→ Task to complete:
Work out the count of lines in the entries below that include "What", and write only that count.

→ Entries supplied:
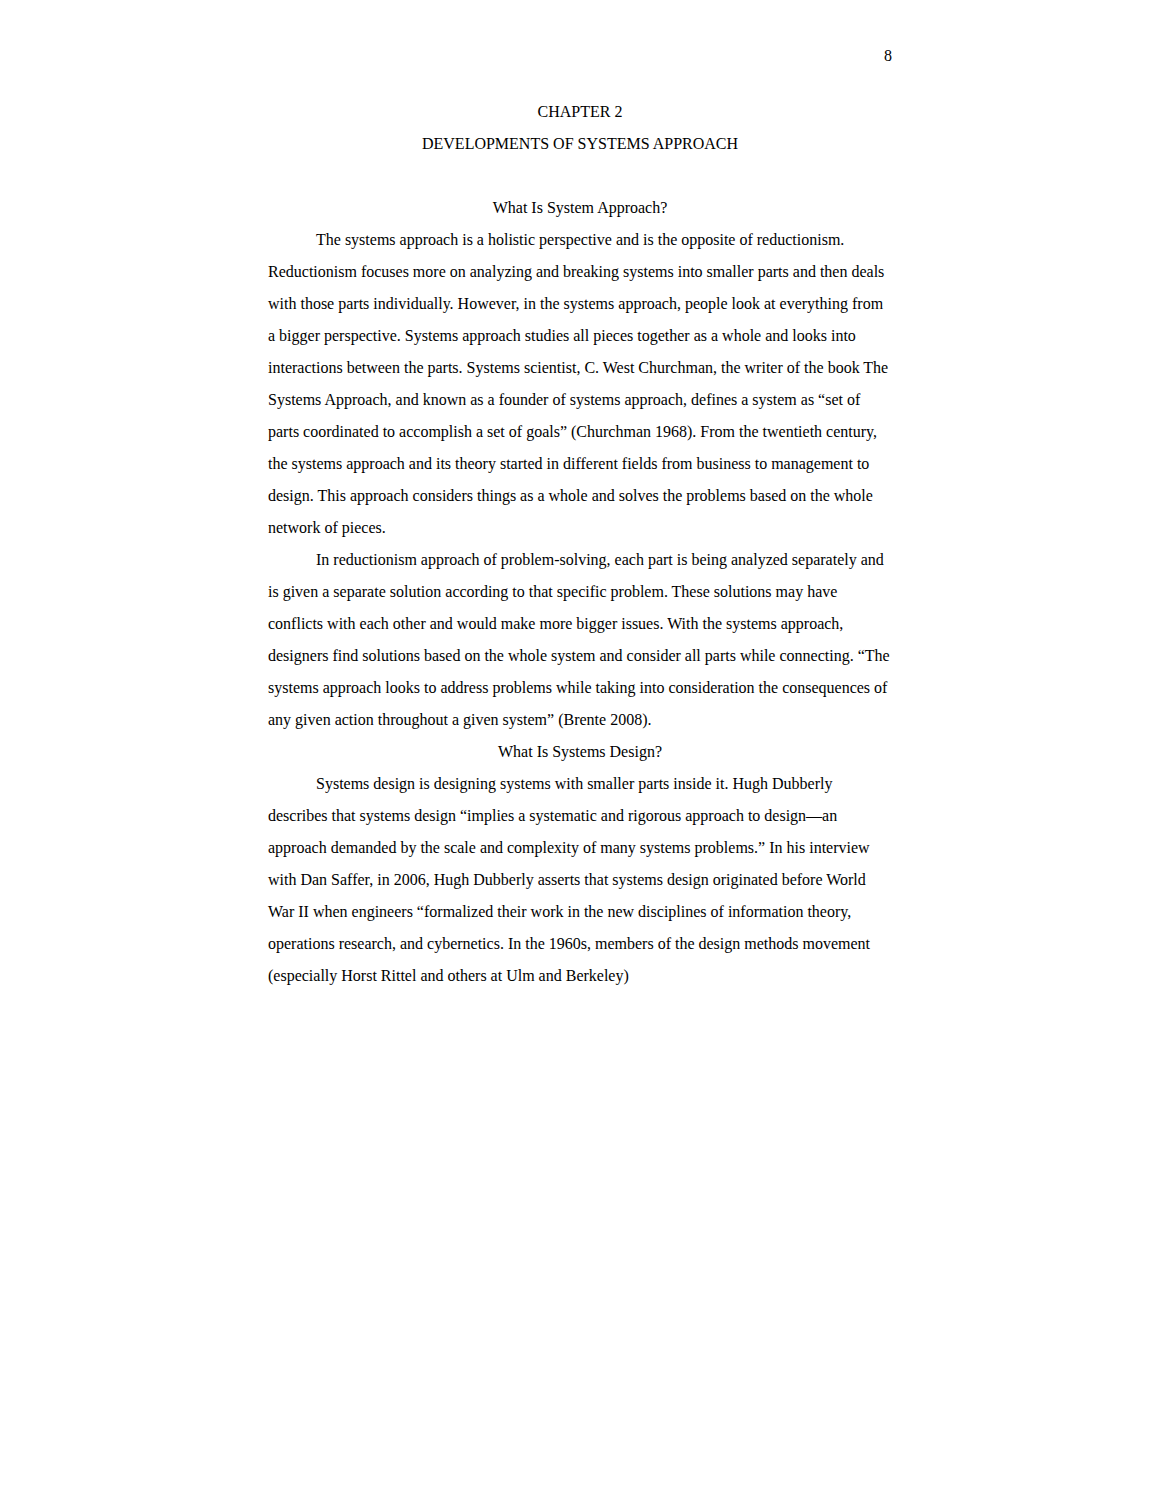8
CHAPTER 2
DEVELOPMENTS OF SYSTEMS APPROACH
What Is System Approach?
The systems approach is a holistic perspective and is the opposite of reductionism. Reductionism focuses more on analyzing and breaking systems into smaller parts and then deals with those parts individually. However, in the systems approach, people look at everything from a bigger perspective. Systems approach studies all pieces together as a whole and looks into interactions between the parts. Systems scientist, C. West Churchman, the writer of the book The Systems Approach, and known as a founder of systems approach, defines a system as “set of parts coordinated to accomplish a set of goals” (Churchman 1968). From the twentieth century, the systems approach and its theory started in different fields from business to management to design. This approach considers things as a whole and solves the problems based on the whole network of pieces.
In reductionism approach of problem-solving, each part is being analyzed separately and is given a separate solution according to that specific problem. These solutions may have conflicts with each other and would make more bigger issues. With the systems approach, designers find solutions based on the whole system and consider all parts while connecting. “The systems approach looks to address problems while taking into consideration the consequences of any given action throughout a given system” (Brente 2008).
What Is Systems Design?
Systems design is designing systems with smaller parts inside it. Hugh Dubberly describes that systems design “implies a systematic and rigorous approach to design—an approach demanded by the scale and complexity of many systems problems.” In his interview with Dan Saffer, in 2006, Hugh Dubberly asserts that systems design originated before World War II when engineers “formalized their work in the new disciplines of information theory, operations research, and cybernetics. In the 1960s, members of the design methods movement (especially Horst Rittel and others at Ulm and Berkeley)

→ Exercise output:
2